EXERCISE GOAL:
Check each line of the records below and collect those that include the word "reveals".

Items from a data source:
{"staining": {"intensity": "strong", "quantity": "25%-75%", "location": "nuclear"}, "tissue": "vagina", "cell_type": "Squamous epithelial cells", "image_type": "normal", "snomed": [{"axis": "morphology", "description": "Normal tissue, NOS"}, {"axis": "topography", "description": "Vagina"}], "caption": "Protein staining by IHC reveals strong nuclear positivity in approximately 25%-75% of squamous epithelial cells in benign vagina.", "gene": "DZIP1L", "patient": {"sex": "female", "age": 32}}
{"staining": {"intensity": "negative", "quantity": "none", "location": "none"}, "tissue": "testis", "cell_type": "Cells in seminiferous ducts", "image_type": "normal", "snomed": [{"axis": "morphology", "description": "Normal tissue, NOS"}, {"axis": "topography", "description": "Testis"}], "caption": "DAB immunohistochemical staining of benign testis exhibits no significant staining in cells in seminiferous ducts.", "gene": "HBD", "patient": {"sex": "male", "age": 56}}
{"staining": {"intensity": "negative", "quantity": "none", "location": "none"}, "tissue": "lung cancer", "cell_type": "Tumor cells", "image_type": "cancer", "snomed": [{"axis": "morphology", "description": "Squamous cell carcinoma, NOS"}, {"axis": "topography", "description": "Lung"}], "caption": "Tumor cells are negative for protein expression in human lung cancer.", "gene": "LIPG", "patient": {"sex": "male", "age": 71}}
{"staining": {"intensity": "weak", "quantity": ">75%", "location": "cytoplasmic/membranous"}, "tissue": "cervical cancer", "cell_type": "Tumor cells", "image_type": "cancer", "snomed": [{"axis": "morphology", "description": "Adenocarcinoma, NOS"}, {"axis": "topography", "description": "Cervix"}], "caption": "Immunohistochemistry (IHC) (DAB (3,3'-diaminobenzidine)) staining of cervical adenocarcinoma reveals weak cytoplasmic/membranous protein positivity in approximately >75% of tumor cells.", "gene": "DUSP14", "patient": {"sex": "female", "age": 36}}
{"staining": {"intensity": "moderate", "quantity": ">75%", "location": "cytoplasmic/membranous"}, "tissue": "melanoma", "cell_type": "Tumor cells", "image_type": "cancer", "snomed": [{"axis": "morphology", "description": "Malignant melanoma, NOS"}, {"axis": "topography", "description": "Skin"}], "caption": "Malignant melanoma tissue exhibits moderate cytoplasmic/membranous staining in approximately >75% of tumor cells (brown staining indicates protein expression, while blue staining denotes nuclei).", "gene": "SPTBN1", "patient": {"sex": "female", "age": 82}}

WRITTEN ANSWER:
{"staining": {"intensity": "strong", "quantity": "25%-75%", "location": "nuclear"}, "tissue": "vagina", "cell_type": "Squamous epithelial cells", "image_type": "normal", "snomed": [{"axis": "morphology", "description": "Normal tissue, NOS"}, {"axis": "topography", "description": "Vagina"}], "caption": "Protein staining by IHC reveals strong nuclear positivity in approximately 25%-75% of squamous epithelial cells in benign vagina.", "gene": "DZIP1L", "patient": {"sex": "female", "age": 32}}
{"staining": {"intensity": "weak", "quantity": ">75%", "location": "cytoplasmic/membranous"}, "tissue": "cervical cancer", "cell_type": "Tumor cells", "image_type": "cancer", "snomed": [{"axis": "morphology", "description": "Adenocarcinoma, NOS"}, {"axis": "topography", "description": "Cervix"}], "caption": "Immunohistochemistry (IHC) (DAB (3,3'-diaminobenzidine)) staining of cervical adenocarcinoma reveals weak cytoplasmic/membranous protein positivity in approximately >75% of tumor cells.", "gene": "DUSP14", "patient": {"sex": "female", "age": 36}}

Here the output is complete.